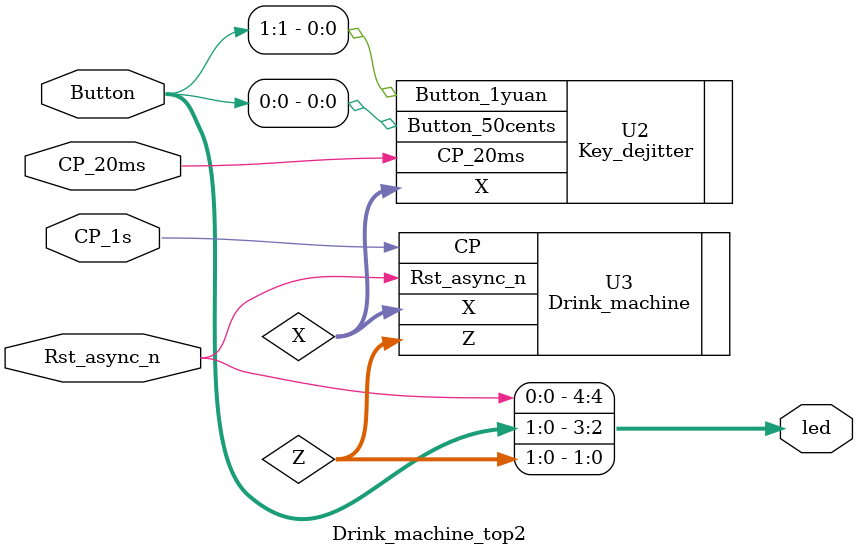
<source format=v>
module Drink_machine_top2 (
    input[1:0] Button,
    input CP_20ms,CP_1s,
    //input CP_20ms,CP_1s,
    input Rst_async_n,
    output[4:0] led
);
    wire[1:0] X;
    wire[1:0] Z;
    assign led={Rst_async_n,Button,Z};

    //对按键进行消抖
    Key_dejitter U2(.CP_20ms(CP_20ms),.Button_50cents(Button[0]),.Button_1yuan(Button[1]),.X(X));

    //饮料机
    Drink_machine U3(.CP(CP_1s),.Rst_async_n(Rst_async_n),.X(X),.Z(Z));
    
endmodule
</source>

Task goal:
An exact copy of the material above is required, minus its images.

Task output:
<source format=v>
module Drink_machine_top2 (
    input[1:0] Button,
    input CP_20ms,CP_1s,
    //input CP_20ms,CP_1s,
    input Rst_async_n,
    output[4:0] led
);
    wire[1:0] X;
    wire[1:0] Z;
    assign led={Rst_async_n,Button,Z};

    //对按键进行消抖
    Key_dejitter U2(.CP_20ms(CP_20ms),.Button_50cents(Button[0]),.Button_1yuan(Button[1]),.X(X));

    //饮料机
    Drink_machine U3(.CP(CP_1s),.Rst_async_n(Rst_async_n),.X(X),.Z(Z));
    
endmodule
</source>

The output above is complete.